Good advice. I have also done/do both of these things with my Dakota 20 (glued a small strip of inner tube to mine).


----------



## DrumsXO (May 2, 2016)

doccoraje said:


> I have a Dakota with that same mount, been using it for years, I've dropped it about 5 times over rough trails at high speed, it feels just a tad loose on the coupling lids making a rattling sound, anyway I fixed with some micropore tape to make a more tight interface between the mount and the unit and also I always use it with the leash around the handlebar.


My mount came today, and I installed it successfully. I used two pair of pliers to pull the zips really, really tight. My GPS fits snug and doesn't seem to rattle, but we'll see tomorrow when I hit the trail with it. I'm packing some tape with me in case it does and it drives me nuts, lol.

And I'll always use the lanyard around the bars of course.


----------



## MisterM (Jan 23, 2016)

K-Edge should work for this.Their products are for Garmin so I'm assuming they will.

Bike Handlebar & Stem Computer Mounts - K-EDGE


----------



## Harold (Dec 23, 2003)

MisterM said:


> K-Edge should work for this.Their products are for Garmin so I'm assuming they will.
> 
> Bike Handlebar & Stem Computer Mounts - K-EDGE


Um, no. The Dakota doesn't use the 1/4 turn mount like the Edge models. You didn't bother looking at what was already posted, and demonstrated to work by others with the same GPS, or others that use the same mounting system, did you?


----------



## MisterM (Jan 23, 2016)

I didn't. I was actually out riding instead of spending my day ready pages of replies. You should try it, it's fun, plus it might help your attitude since it's that time of the month for ya.:thumbsup:



Harold said:


> Um, no. The Dakota doesn't use the 1/4 turn mount like the Edge models. You didn't bother looking at what was already posted, and demonstrated to work by others with the same GPS, or others that use the same mounting system, did you?


----------



## NordieBoy (Sep 26, 2004)

MisterM said:


> I didn't. I was actually out riding instead of spending my day ready pages of replies. You should try it, it's fun, plus it might help your attitude since it's that time of the month for ya.:thumbsup:


The page you referenced had lots of mounts, except for the unit in question.


----------



## DrumsXO (May 2, 2016)

MisterM said:


> I didn't. I was actually out riding instead of spending my day ready pages of replies. You should try it, it's fun, plus it might help your attitude since it's that time of the month for ya.:thumbsup:











Honestly, dude; what did you expect? You posted a link to a page full of mounts, none of which will fit the Garmin Dakota 20... Since that's the GPS that I have, your post wasn't the least bit helpful.

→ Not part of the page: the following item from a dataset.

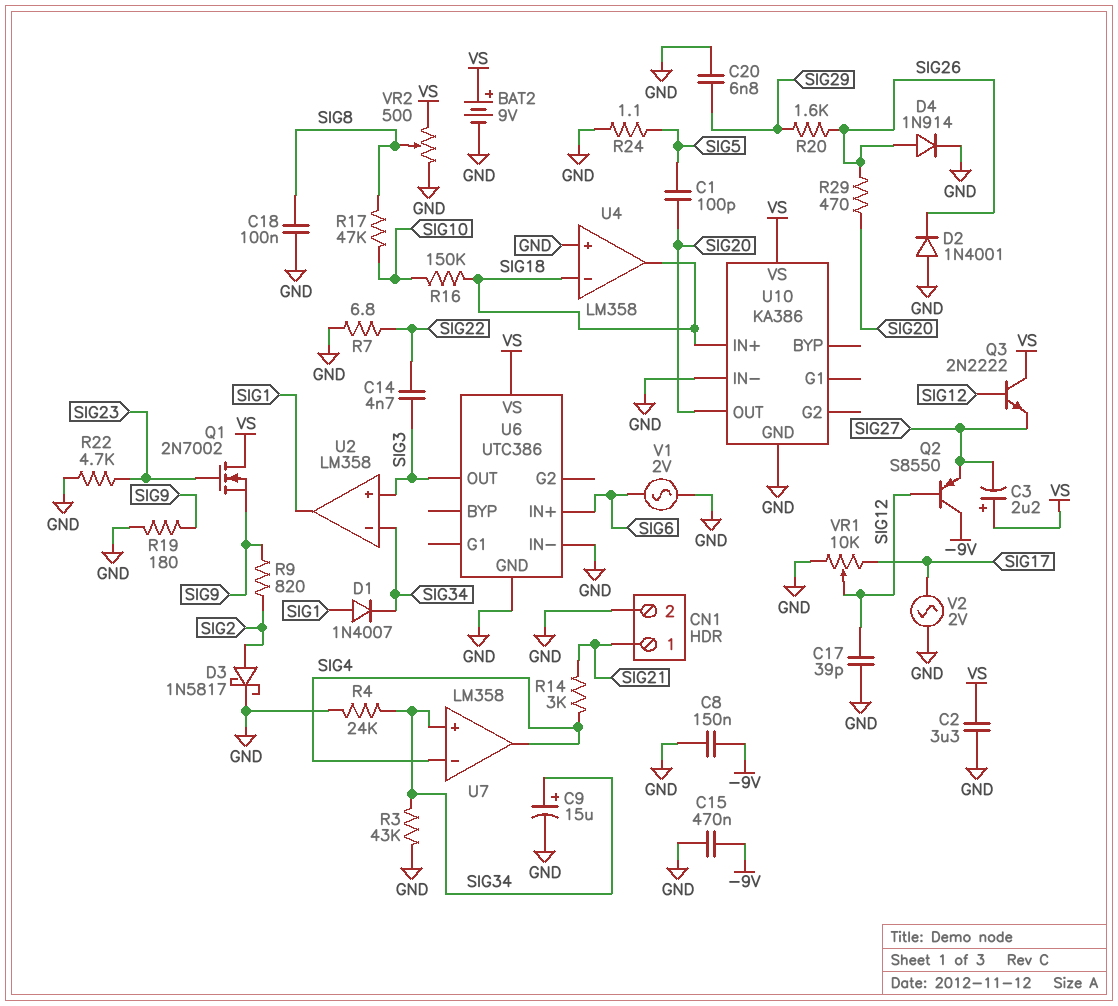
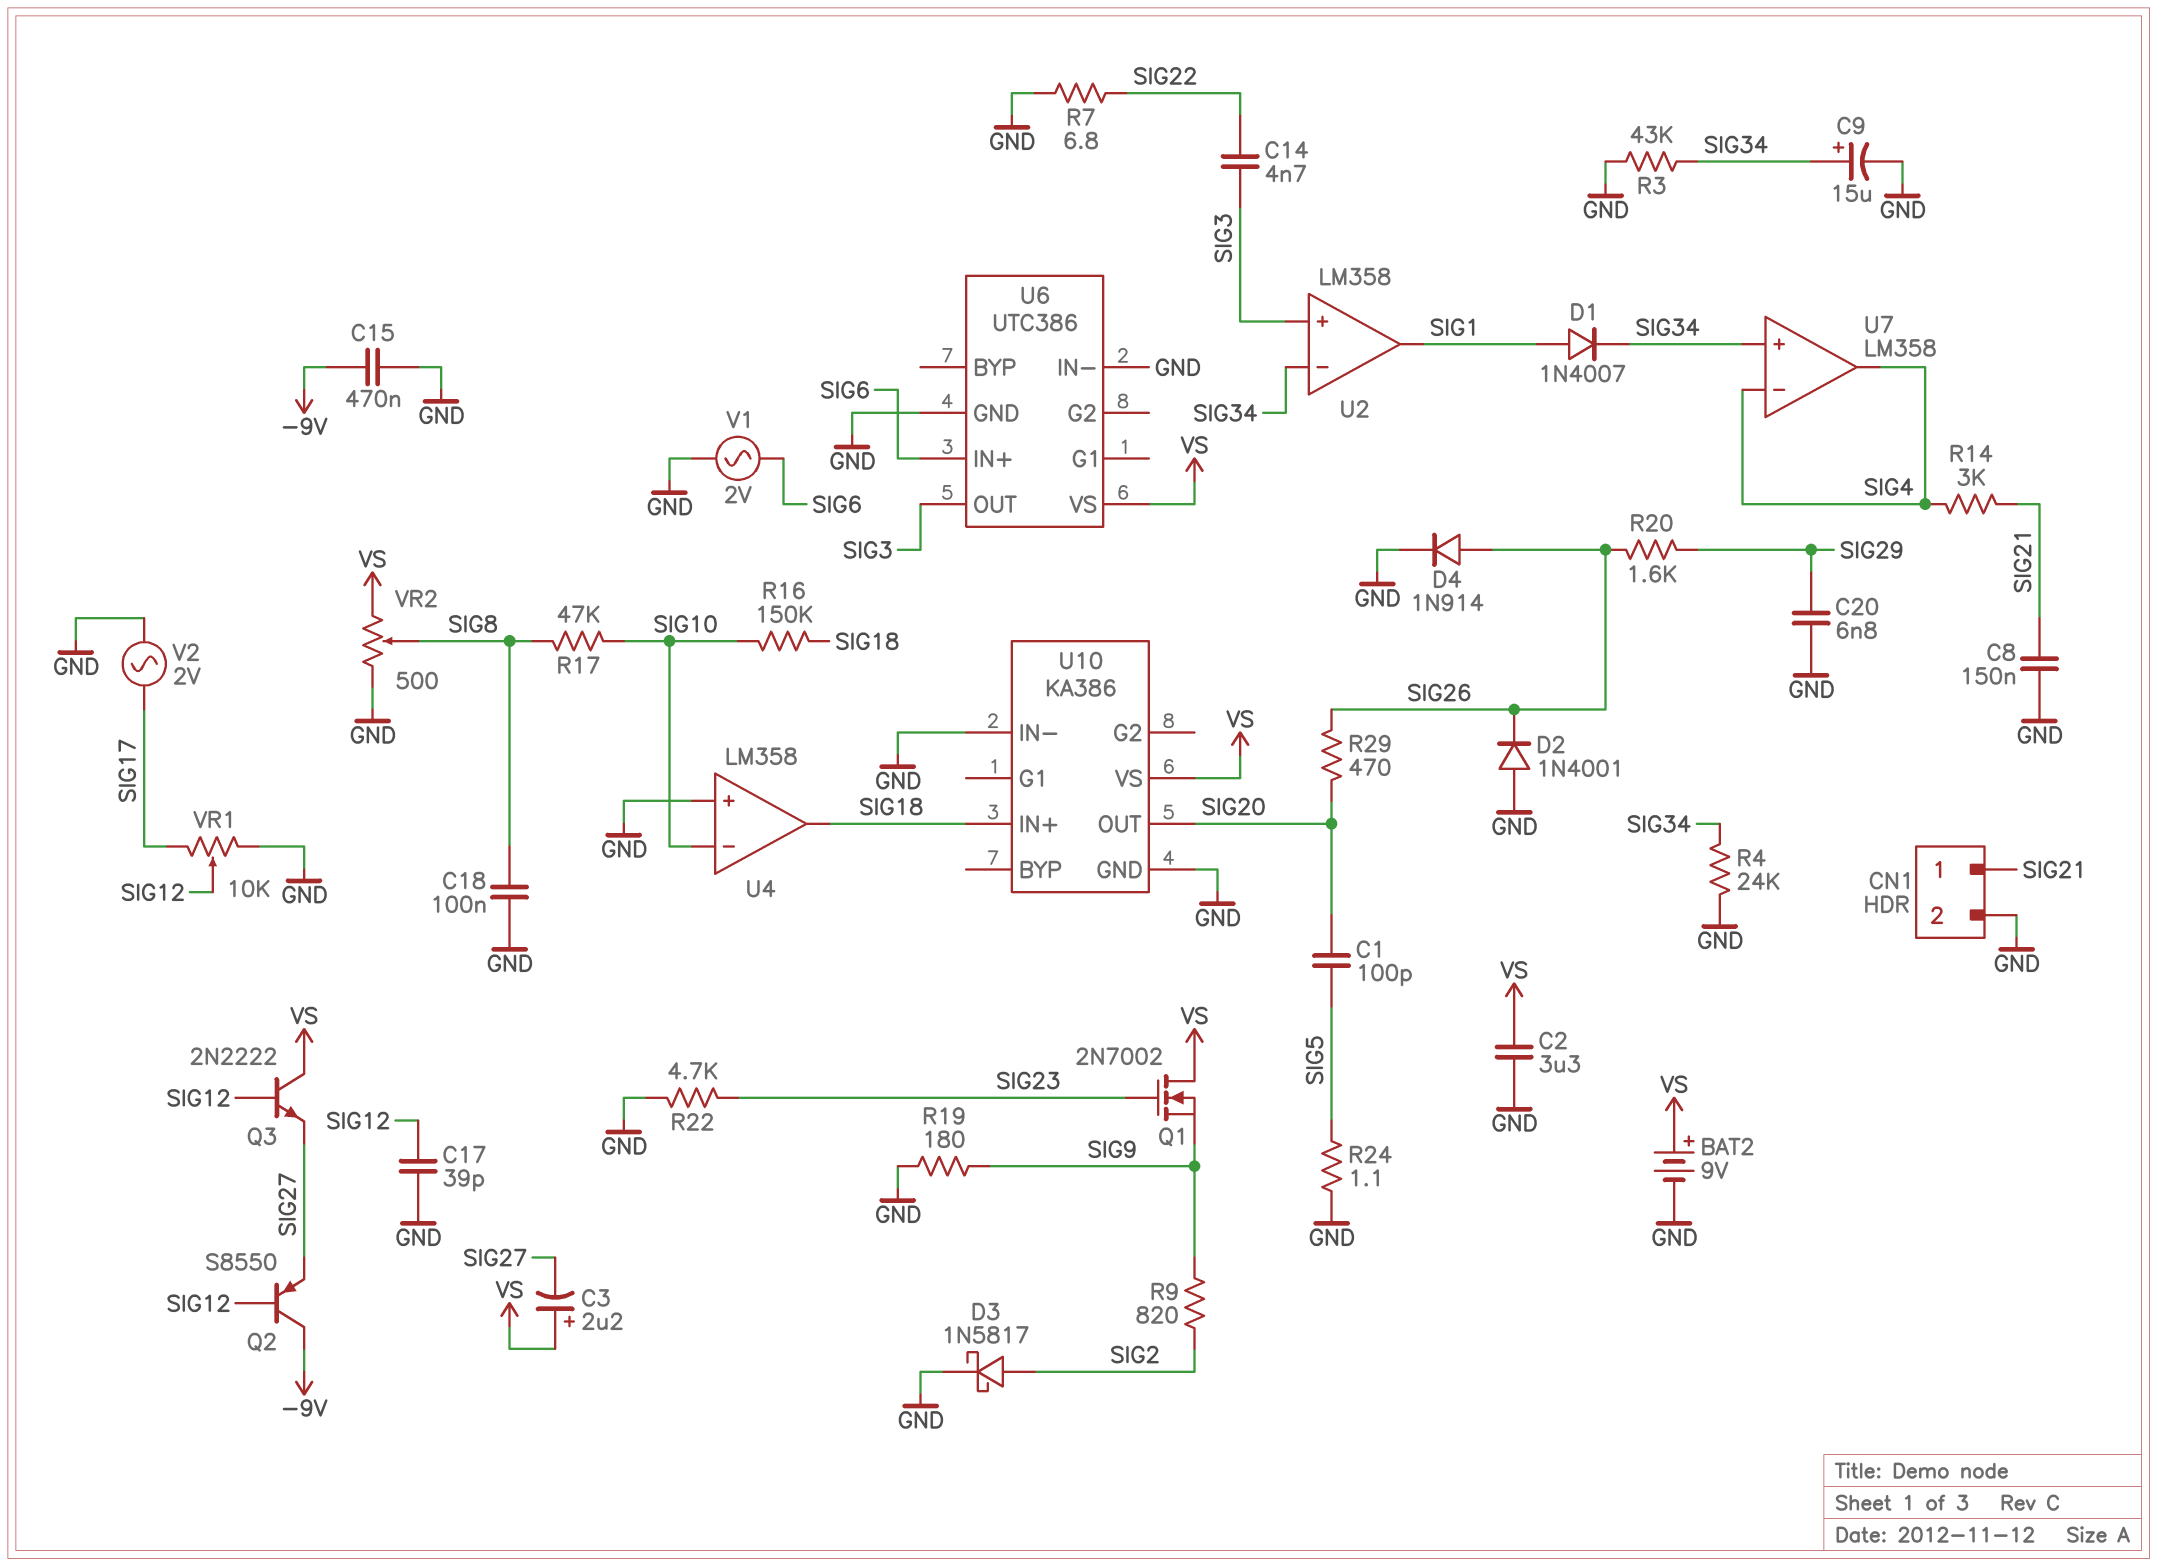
C8: 150nF (-9V, GND) -> 150nF (GND, SIG21)
U4 pin in-: SIG18 -> SIG10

Harold's been a lot of help to me in another thread of mine, and even gave his input in _this_ thread. He's taken time out of his day to type out *very* informative posts to help me get the information / answers I seek. So, it probably rubbed him the wrong way when you came along and posted a link to products that are completely useless to me, given the model of GPS I was looking to mount to my bars...

You get -Rep from me, sir.


----------